■ **TO DO**
Answer from the passage on bypass patency below:
(a) What did randomized controlled trials show when comparing in situ bypass with reversed vein?
(b) For infragenicular bypass, what is the secondary patency of prosthetic bypass at 4 years?
(c) How does prosthetic graft failure typically present?
--- QUOTED PASSAGE Enclosed Below ---
With respect to patency, infrainguinal vein bypasses have the highest patency rates across the board compared to all other conduits, including human umbilical vein, homografts, and prosthetic grafts. Tables 1–3 show pooled meta-analysis data from the literature regarding bypass patency and limb salvage of different conduits and bypass levels.30 Randomized controlled trials have shown no difference in patency between in situ bypass and reversed vein.37, 38 The difference in patency becomes more accentuated the more distal the bypass is. For infragenicular bypass, meta-analysis of a pooled series in the literature shows that prosthetic bypass secondary patency is around 20% in 4 years compared to greater than 75% for vein bypasses (Table 3). In above-the-knee bypass, the vein and prosthetic graft bypasses carry the same patency rates (Table 1) yet have different patterns of failure. Prosthetic graft failure is generally acute with acute limb ischemia and carries a high risk of distal embolization into the outflow tract, in which case the price of graft occlusion is the risk of limb loss. In comparison, vein bypass failure is more chronic and much less likely to result in limb loss.
Table 1.
Graft Type | Primary Patency (%) | |||||
1-Mo | 6-Mo | 1-Yr | 2-Yr | 3-Yr | 4-Yr | |
Reversed Saphenous Vein | 99 | 91 | 84 | 82 | 73 | 69 |
Arm Vein | 99 | 82 | 65 | 60 | 60 | |
Polytetrafluoroethylene | 89 | 79 | 74 | 66 | 60 |
Table 3.
--- End of Enclosed QUOTED PASSAGE ---
--- DATA PROVIDED Enclosed Below ---
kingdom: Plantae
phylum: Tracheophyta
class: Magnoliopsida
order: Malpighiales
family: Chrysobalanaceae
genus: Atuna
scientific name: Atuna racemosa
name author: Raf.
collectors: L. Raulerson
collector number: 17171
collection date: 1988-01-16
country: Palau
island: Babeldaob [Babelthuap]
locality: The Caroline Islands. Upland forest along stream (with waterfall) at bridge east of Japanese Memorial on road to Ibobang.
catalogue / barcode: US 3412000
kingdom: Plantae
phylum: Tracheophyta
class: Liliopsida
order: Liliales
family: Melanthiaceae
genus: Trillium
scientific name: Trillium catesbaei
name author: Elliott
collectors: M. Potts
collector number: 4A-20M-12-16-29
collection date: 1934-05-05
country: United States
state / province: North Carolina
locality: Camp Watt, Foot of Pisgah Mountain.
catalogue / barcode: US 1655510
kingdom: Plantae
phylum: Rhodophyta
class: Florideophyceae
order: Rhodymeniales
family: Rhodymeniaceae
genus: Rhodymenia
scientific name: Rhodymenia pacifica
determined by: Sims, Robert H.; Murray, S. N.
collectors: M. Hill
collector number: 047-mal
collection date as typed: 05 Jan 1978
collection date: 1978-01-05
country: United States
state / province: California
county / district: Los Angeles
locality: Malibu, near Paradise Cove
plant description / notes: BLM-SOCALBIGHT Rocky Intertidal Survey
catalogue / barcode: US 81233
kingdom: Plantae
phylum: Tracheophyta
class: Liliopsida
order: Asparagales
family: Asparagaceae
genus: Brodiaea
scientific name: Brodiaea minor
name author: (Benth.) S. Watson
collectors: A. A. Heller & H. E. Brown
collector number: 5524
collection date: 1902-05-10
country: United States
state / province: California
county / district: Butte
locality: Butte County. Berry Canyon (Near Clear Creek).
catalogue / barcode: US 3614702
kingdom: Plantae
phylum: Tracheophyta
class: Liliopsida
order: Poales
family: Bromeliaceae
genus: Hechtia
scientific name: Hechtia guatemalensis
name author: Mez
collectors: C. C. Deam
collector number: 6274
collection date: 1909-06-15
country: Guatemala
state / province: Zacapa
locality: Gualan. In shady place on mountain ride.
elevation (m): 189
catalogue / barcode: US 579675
--- End of Enclosed DATA PROVIDED ---
■ **ANSWER TO THE EXERCISE**
(a) They showed no difference in patency between the two.
(b) Around 20%.
(c) It is generally acute, with acute limb ischemia, and carries a high risk of distal embolization into the outflow tract.